I’ve a feeling I’m going to look at this tomorrow and go “nah”, have to correct this or that, or add the other. Also, I’m going to actually have to shoot a few more photographs for this; I can only use the same base photographs so often.
This is a concept poster for a nightclub which does not exist. So don’t go asking me for it. It is not open. It only exists in my mind.
Resources came from: iStock, Urban Dirty, Arbenting, ImageAfter, Lassekorsgard, ImagineFX. The halftone brush is from media Militia. Soundtrack for the art work was Tiesto’s ClubLife.
I’m planning, when I have time (when that will be is anyone’s guess) to redesign the layout of this particular corner of LivingForLight which will hopefully make it better for getting the superwide images in.
When I finished the Cosmic Love piece, I realised that I could line up the flames to work as hair, for want of a better description. When I had a quick look through what I had in the way of stock to do this, it was back to the photograph used for the Cosmic Love piece which is a little ironic. She looks a whole lot different, the piece is a whole lot more unhappy I think.
Anyway.
The model is from Turbo and the flames are from Photo to Go
3 of the textures are labelled Urban Dirty in my archive and I think they came from one of the magazines.
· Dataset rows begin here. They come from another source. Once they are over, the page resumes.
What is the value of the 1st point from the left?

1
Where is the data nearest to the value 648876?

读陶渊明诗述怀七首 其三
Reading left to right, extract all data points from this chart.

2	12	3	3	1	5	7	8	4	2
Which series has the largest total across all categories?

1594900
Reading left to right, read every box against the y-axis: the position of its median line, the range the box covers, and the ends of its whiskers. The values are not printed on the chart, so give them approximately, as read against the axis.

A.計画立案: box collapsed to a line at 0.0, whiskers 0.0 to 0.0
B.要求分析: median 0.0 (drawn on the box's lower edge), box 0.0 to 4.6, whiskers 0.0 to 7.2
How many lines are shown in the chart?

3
1 of the textures is from the Liquid Ink set from Media Militia
Today’s song is the most excellent Cosmic Love from Florence and the Machine and by way of a contrast it’s not a million miles from the original concept thoughts. I still haven’t started carrying a notebook around.
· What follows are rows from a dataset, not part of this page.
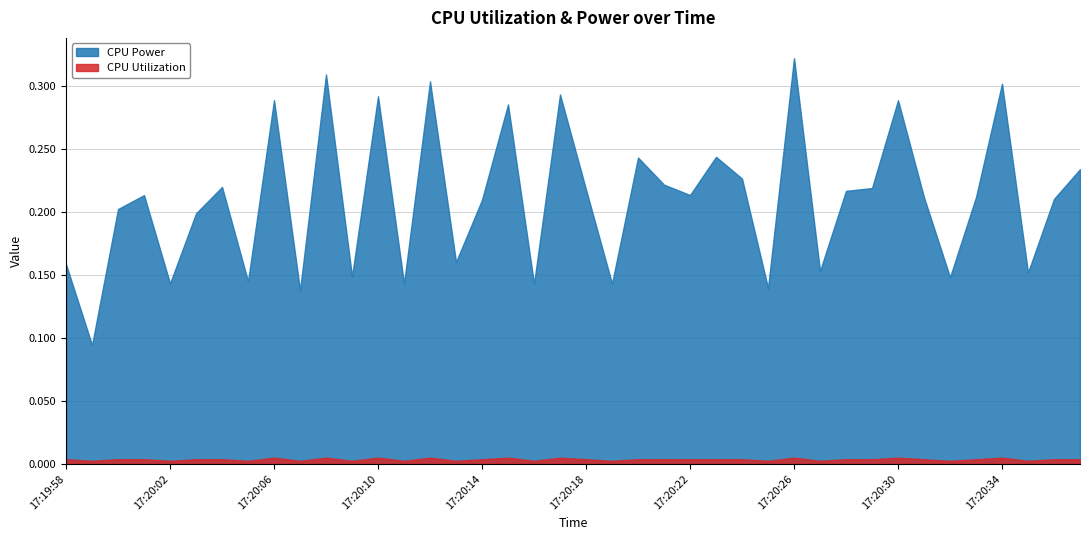

What is the difference between the highest and lowest values at 17:20:30?

0.3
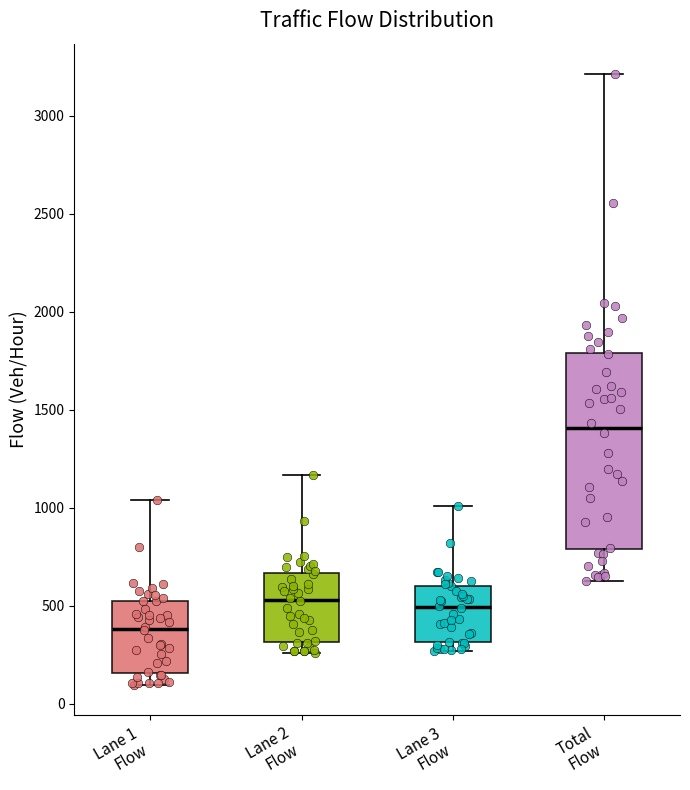

Reading left to right, transcribe this box plot: for each box, give where its median line is, the range the box spans, and where its two whiskers end, as read against the y-axis. The values are not printed on the chart, so give them approximately, as read against the axis.

Lane 1 Flow: median 400, box 150 to 500, whiskers 100 to 1050
Lane 2 Flow: median 550, box 300 to 650, whiskers 250 to 1150
Lane 3 Flow: median 500, box 300 to 600, whiskers 250 to 1000
Total Flow: median 1400, box 800 to 1800, whiskers 650 to 3200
Okay, some credits, as far as I have them. Pretty much everything came from stock here mainly because I lack on the people photographs for these things.
Flame photograph came from Photos to Go via Photoshop Creative this very day
The model is from Turbo Photos
Heartshaped brushes are from Angelic Trust probably through Photoshop Creative or Advanced Photoshop
Starshaped brushes are from FallnStock and I think I picked them up from deviantart.
Music is from Bittbox again.
Stony texture from ImageAfter
Vintage which you can barely see came from Liljana Sanchez
Other stony texture came from Amazing Textures
the font is AngryBlue which came from dafont.com at some stage in the past. I use it a lot.
I don’t know if this song was actually used in the film “Twilight”. Fomr some reason I get the impression that it might not have been.
was not quite supposed to look like this. I am not yet in the habit of carrying a note book around with me to try and remember what it is…what I do remember is that this was going to be a bit warmer. Obviously my mood changed. The thing is, I will almost certainly revisit Incantations at some stage to redo it, maybe a little closer to what I was thinking at lunch time. And I will get a notebook, I swear. As almost everyone I mention this song to – including rabid Massive Attack fans (seriously – 100% of Massiave Attack fans amongst my circle responded the same way) – doesn’t know the song – I don’t know why – here is a link to it on Youtube. For some reason it just gets straight into my heart.
The base photograph is of me, and apart from a single texture which I got from BittBox, all the photographs are from my own archive, and include a photograph of me, photographs from 1) Dalkey 2) Killiney 3) Cork (x2) 4) Trim 5) the living room here 6) Garretstown 7) Dollymount some jewellery I own and 9) Sligo. The texture is the musical script and I believe it’s La Mer by Debussy which is somehow appropriate I think. The lyrics are the opening shot from the song.
Not very much trickery went in to this at all. Basically, we’re talking layer on layer on layer and either they were 1) overlayed or 2) reduced in transparency. Here and there I used a layermask to hide bits and pieces and the only brush I used was 1000pixel round soft.